What the exercise asks |
Only the lines with "corners" in the entries below belong in the answer; please copy them.

Machine-readable hardware designs |
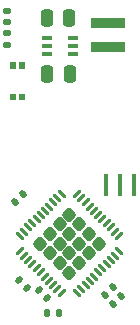
<source format=gbr>
%TF.GenerationSoftware,KiCad,Pcbnew,8.0.8-8.0.8-0~ubuntu22.04.1*%
%TF.CreationDate,2025-02-15T16:07:57+01:00*%
%TF.ProjectId,HB_Pro_Mini_ATMEGA1284P_FUEL4EP,48425f50-726f-45f4-9d69-6e695f41544d,V1.4*%
%TF.SameCoordinates,Original*%
%TF.FileFunction,Paste,Top*%
%TF.FilePolarity,Positive*%
%FSLAX46Y46*%
G04 Gerber Fmt 4.6, Leading zero omitted, Abs format (unit mm)*
G04 Created by KiCad (PCBNEW 8.0.8-8.0.8-0~ubuntu22.04.1) date 2025-02-15 16:07:57*
%MOMM*%
%LPD*%
G01*
G04 APERTURE LIST*
G04 Aperture macros list*
%AMRoundRect*
0 Rectangle with rounded corners*
0 $1 Rounding radius*
0 $2 $3 $4 $5 $6 $7 $8 $9 X,Y pos of 4 corners*
0 Add a 4 corners polygon primitive as box body*
4,1,4,$2,$3,$4,$5,$6,$7,$8,$9,$2,$3,0*
0 Add four circle primitives for the rounded corners*
1,1,$1+$1,$2,$3*
1,1,$1+$1,$4,$5*
1,1,$1+$1,$6,$7*
1,1,$1+$1,$8,$9*
0 Add four rect primitives between the rounded corners*
20,1,$1+$1,$2,$3,$4,$5,0*
20,1,$1+$1,$4,$5,$6,$7,0*
20,1,$1+$1,$6,$7,$8,$9,0*
20,1,$1+$1,$8,$9,$2,$3,0*%
G04 Aperture macros list end*
%ADD10C,0.010000*%
%ADD11RoundRect,0.140000X0.021213X-0.219203X0.219203X-0.021213X-0.021213X0.219203X-0.219203X0.021213X0*%
%ADD12R,0.400000X1.900000*%
%ADD13RoundRect,0.250000X0.250000X0.475000X-0.250000X0.475000X-0.250000X-0.475000X0.250000X-0.475000X0*%
%ADD14RoundRect,0.140000X-0.219203X-0.021213X-0.021213X-0.219203X0.219203X0.021213X0.021213X0.219203X0*%
%ADD15RoundRect,0.140000X0.170000X-0.140000X0.170000X0.140000X-0.170000X0.140000X-0.170000X-0.140000X0*%
%ADD16RoundRect,0.100000X-0.350000X-0.100000X0.350000X-0.100000X0.350000X0.100000X-0.350000X0.100000X0*%
%ADD17RoundRect,0.140000X-0.021213X0.219203X-0.219203X0.021213X0.021213X-0.219203X0.219203X-0.021213X0*%
%ADD18RoundRect,0.249323X0.000000X0.352596X-0.352596X0.000000X0.000000X-0.352596X0.352596X0.000000X0*%
%ADD19RoundRect,0.062500X0.220971X0.309359X-0.309359X-0.220971X-0.220971X-0.309359X0.309359X0.220971X0*%
%ADD20RoundRect,0.062500X-0.220971X0.309359X-0.309359X0.220971X0.220971X-0.309359X0.309359X-0.220971X0*%
%ADD21R,3.000000X0.900000*%
%ADD22RoundRect,0.135000X-0.185000X0.135000X-0.185000X-0.135000X0.185000X-0.135000X0.185000X0.135000X0*%
%ADD23RoundRect,0.135000X0.135000X0.185000X-0.135000X0.185000X-0.135000X-0.185000X0.135000X-0.185000X0*%
%ADD24RoundRect,0.140000X0.219203X0.021213X0.021213X0.219203X-0.219203X-0.021213X-0.021213X-0.219203X0*%
G04 APERTURE END LIST*
D10*
%TO.C,S1*%
X4301000Y24667000D02*
X3851000Y24667000D01*
X3851000Y25117000D01*
X4301000Y25117000D01*
X4301000Y24667000D01*
G36*
X4301000Y24667000D02*
G01*
X3851000Y24667000D01*
X3851000Y25117000D01*
X4301000Y25117000D01*
X4301000Y24667000D01*
G37*
X4301000Y22017000D02*
X3851000Y22017000D01*
X3851000Y22467000D01*
X4301000Y22467000D01*
X4301000Y22017000D01*
G36*
X4301000Y22017000D02*
G01*
X3851000Y22017000D01*
X3851000Y22467000D01*
X4301000Y22467000D01*
X4301000Y22017000D01*
G37*
X5051000Y24667000D02*
X4601000Y24667000D01*
X4601000Y25117000D01*
X5051000Y25117000D01*
X5051000Y24667000D01*
G36*
X5051000Y24667000D02*
G01*
X4601000Y24667000D01*
X4601000Y25117000D01*
X5051000Y25117000D01*
X5051000Y24667000D01*
G37*
X5051000Y22017000D02*
X4601000Y22017000D01*
X4601000Y22467000D01*
X5051000Y22467000D01*
X5051000Y22017000D01*
G36*
X5051000Y22017000D02*
G01*
X4601000Y22017000D01*
X4601000Y22467000D01*
X5051000Y22467000D01*
X5051000Y22017000D01*
G37*
%TD*%
D11*
%TO.C,C7*%
X11861800Y5384800D03*
X12540622Y6063622D03*
%TD*%
D12*
%TO.C,Y2*%
X11976400Y14732000D03*
X13176400Y14732000D03*
X14376400Y14732000D03*
%TD*%
D13*
%TO.C,C2*%
X8859600Y28905200D03*
X6959600Y28905200D03*
%TD*%
D14*
%TO.C,C4*%
X6306178Y5809622D03*
X6985000Y5130800D03*
%TD*%
D13*
%TO.C,C3*%
X8890000Y24130000D03*
X6990000Y24130000D03*
%TD*%
D15*
%TO.C,C1*%
X3606800Y28498800D03*
X3606800Y29458800D03*
%TD*%
D16*
%TO.C,U2*%
X6944000Y27157200D03*
X6944000Y26507200D03*
X6944000Y25857200D03*
X9144000Y25857200D03*
X9144000Y26507200D03*
X9144000Y27157200D03*
%TD*%
D17*
%TO.C,C6*%
X4987611Y13953811D03*
X4308789Y13274989D03*
%TD*%
D18*
%TO.C,U1*%
X11353522Y9771553D03*
X10531510Y10593565D03*
X9709499Y11415576D03*
X8887487Y12237588D03*
X10531510Y8949541D03*
X9709499Y9771553D03*
X8887487Y10593565D03*
X8065475Y11415576D03*
X9709499Y8127530D03*
X8887487Y8949541D03*
X8065475Y9771553D03*
X7243464Y10593565D03*
X8887487Y7305518D03*
X8065475Y8127530D03*
X7243464Y8949541D03*
X6421452Y9771553D03*
D19*
X13085934Y10434466D03*
X12732380Y10788019D03*
X12378827Y11141572D03*
X12025273Y11495126D03*
X11671720Y11848679D03*
X11318167Y12202233D03*
X10964613Y12555786D03*
X10611060Y12909339D03*
X10257506Y13262893D03*
X9903953Y13616446D03*
X9550400Y13970000D03*
D20*
X8224574Y13970000D03*
X7871021Y13616446D03*
X7517468Y13262893D03*
X7163914Y12909339D03*
X6810361Y12555786D03*
X6456807Y12202233D03*
X6103254Y11848679D03*
X5749701Y11495126D03*
X5396147Y11141572D03*
X5042594Y10788019D03*
X4689040Y10434466D03*
D19*
X4689040Y9108640D03*
X5042594Y8755087D03*
X5396147Y8401534D03*
X5749701Y8047980D03*
X6103254Y7694427D03*
X6456807Y7340873D03*
X6810361Y6987320D03*
X7163914Y6633767D03*
X7517468Y6280213D03*
X7871021Y5926660D03*
X8224574Y5573106D03*
D20*
X9550400Y5573106D03*
X9903953Y5926660D03*
X10257506Y6280213D03*
X10611060Y6633767D03*
X10964613Y6987320D03*
X11318167Y7340873D03*
X11671720Y7694427D03*
X12025273Y8047980D03*
X12378827Y8401534D03*
X12732380Y8755087D03*
X13085934Y9108640D03*
%TD*%
D21*
%TO.C,L1*%
X12166600Y28490600D03*
X12166600Y26390600D03*
%TD*%
D22*
%TO.C,R1*%
X3606800Y27584400D03*
X3606800Y26564400D03*
%TD*%
D11*
%TO.C,C5*%
X12573000Y4673600D03*
X13251822Y5352422D03*
%TD*%
D23*
%TO.C,R2*%
X8026400Y3860800D03*
X7006400Y3860800D03*
%TD*%
D24*
%TO.C,C8*%
X5276222Y6052178D03*
X4597400Y6731000D03*
%TD*%
M02*

</source>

Solution |
0 Rectangle with rounded corners*
0 $2 $3 $4 $5 $6 $7 $8 $9 X,Y pos of 4 corners*
0 Add a 4 corners polygon primitive as box body*
0 Add four circle primitives for the rounded corners*
0 Add four rect primitives between the rounded corners*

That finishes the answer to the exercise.